There's 4 things you can do to prevent this. The first would be to up the salt content to retard the yeast activity. Looks like you have plenty of salt already so that's probably not the way to go.

Cut back the yeast, maybe try only a tsp.

Cut back the sugar, so as not to feed the yeast so much.

Use cooler water. I don't know if your machine specifies a given temp of water to use, but the warmer the water the warmer the finished dough after kneading and the more acitve the yeast will be. Friction in the machine adds several degrees to the finished temp of the dough too, so that should be considered as well. 

If you like the flavor of the bread, leave the sugar in and adjust the yeast quantity and the water temp. 

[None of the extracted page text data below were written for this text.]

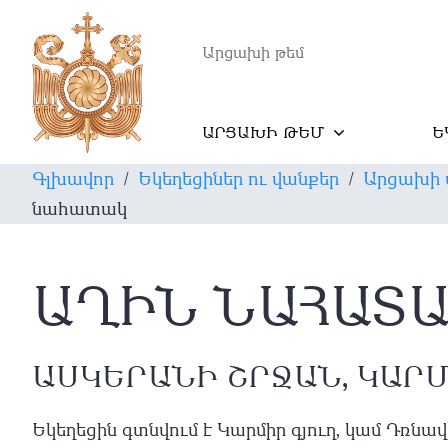
Արցախի թեմ
ԱՐՑԱԽԻ ԹԵՄ
Ե
Գլխավոր
/
Եկեղեցիներ ու վանքեր
/
Արցախի 
նահատակ
ԱՂԻՆ ՆԱՀԱՏ
ԱՍԿԵՐԱՆԻ ՇՐՋԱՆ, ԿԱՐ
Եկեղեցին գտնվում է Կարմիր գյուղ, կամ Դռնավ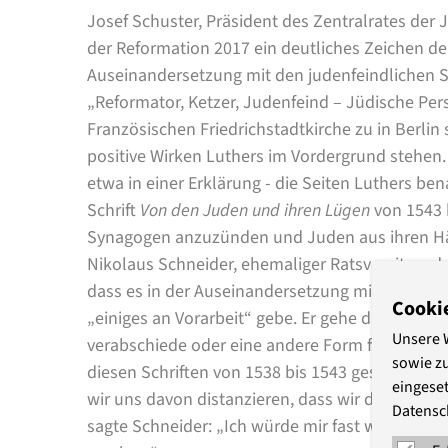
Josef Schuster, Präsident des Zentralrates der 
der Reformation 2017 ein deutliches Zeichen de
Auseinandersetzung mit den judenfeindlichen S
„Reformator, Ketzer, Judenfeind – Jüdische Pers
Französischen Friedrichstadtkirche zu in Berli
positive Wirken Luthers im Vordergrund stehen. 
etwa in einer Erklärung - die Seiten Luthers bena
Schrift
Von den Juden und ihren Lügen
von 1543 
Synagogen anzuzünden und Juden aus ihren Hä
Nikolaus Schneider, ehemaliger Ratsvorsitzende
dass es in der Auseinandersetzung mit Luthers 
Cooki
„einiges an Vorarbeit“ gebe. Er gehe davon aus,
Unsere 
verabschiede oder eine andere Form finde, „in d
sowie z
diesen Schriften von 1538 bis 1543 gesagt hat (…)
eingeset
wir uns davon distanzieren, dass wir das auch 
Datensc
sagte Schneider: „Ich würde mir fast wünschen,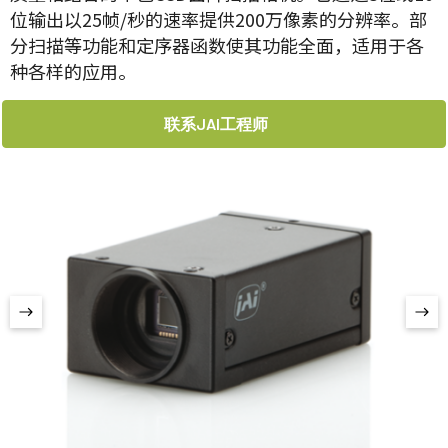
位输出以25帧/秒的速率提供200万像素的分辨率。部
分扫描等功能和定序器函数使其功能全面，适用于各
种各样的应用。
联系JAI工程师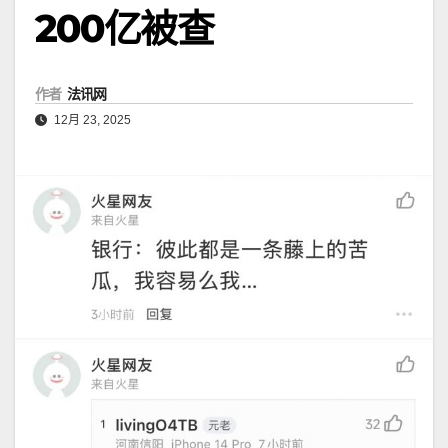
200亿被查
作者
法讯网
12月 23, 2025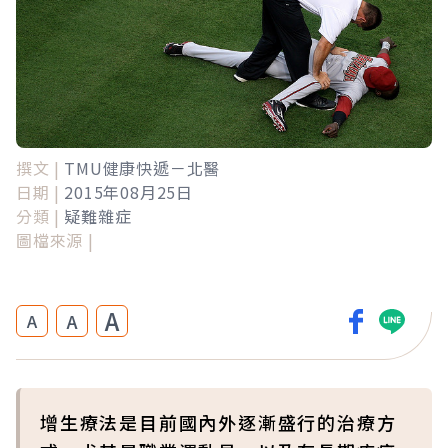
撰文 |
TMU健康快遞－北醫
日期 |
2015年08月25日
分類 |
疑難雜症
圖檔來源 |
A
A
A
增生療法是目前國內外逐漸盛行的治療方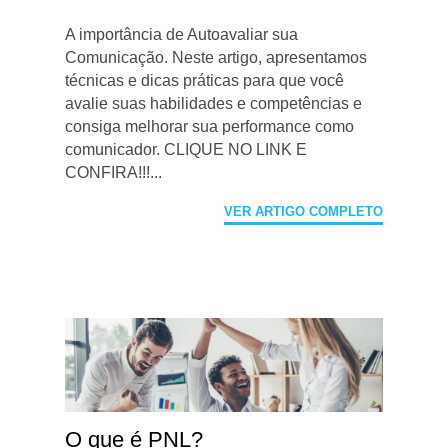
A importância de Autoavaliar sua
Comunicação. Neste artigo, apresentamos
técnicas e dicas práticas para que você
avalie suas habilidades e competências e
consiga melhorar sua performance como
comunicador. CLIQUE NO LINK E
CONFIRA!!!...
VER ARTIGO COMPLETO
O que é PNL?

I'm a curious type, let us know what happens next time you make it.


----------



## jlloyd99 (Mar 28, 2006)

Y2K-

There are two reasons that I've ever had a loaf collapse on me.  One is that I didn't bake it long enough and being a bit doughy in the middle it fell when I cut into it, or maby a better word would be compressed.  The other is that in the kneading process I didn't get all the air bubbles out and one baked into the middle, this caused it to collapse.  Due to the fact that your using a bread machine though we may be looking at a thrid possibilty.  This being that the ingredients didn't mix together compleatly and thus the chemical reactions that result in a nice firm loaf didn't take place.  The only other thought I could offer is that the yeast was dead, but that would cause the loaf to not rise at all and from what you've said that doesn't sound like the problem either.  Hopefully when you get the pictures posted we can come up with a more conclusive answer.


----------



## monty (Mar 28, 2006)

Michael, you say you are having a problem with your bread collapsing. But then you describe a unique texture. Is it just with this recipe or have others given you trouble? If other recipes are giving trouble then your machine is failing you! If it is just this recipe I would ask another question. Is your pesto preparation cooked or raw? Raw garlic can affect the chemical process in breadmaking. Try using roasted garlic or garlic powder. That may make a great difference!
Hope it all works out!
Cheers!
Monty


----------



## y2kpitt (Mar 29, 2006)

Thanks for the great input, after further review Mrs. 2K has decided that it was the garlic since the other ingredients are basically the same as several other breads I have made.  If I've learned nothing I've learned the wife is right until proven wrong, _and even then she is still right,_ So next time I'll try roasting it first.  Here is a picture of a slice that shows how the top just fell right down.  On a positive note, the crumbly bread that it made was tasty just not really useful.

Collapsed pesto bread


----------



## bob-bqn (Mar 30, 2006)

With garlic in the bread it may still make some fantastic seasoned crutons for salads or tasty toasted bread crumbs for other uses.


----------



## jmedic25 (Sep 14, 2006)

Bread also collapses when you have too long of a rise cycle.  The gluten strands in the flour stretch.  If they stretch too long they will break and cause a caved in loaf.  If you are using a bread maker try using the rapid bake setting it will lessen the rise time and should solve your problem.  im not sure about the garlic theory I have made lots of bread using all kinds of garlic without problem.  Also be sure all of your ingrediants are a room temp before you add them.  Too hot or cold will kill your yeast. I know this is an old post but I hope it helps.

Justin

P.S. Quote "On a positive note, the crumbly bread that it made was tasty just not really useful.


What the heck are you doing with the bread if it tastes good.  Are there other uses? :P


----------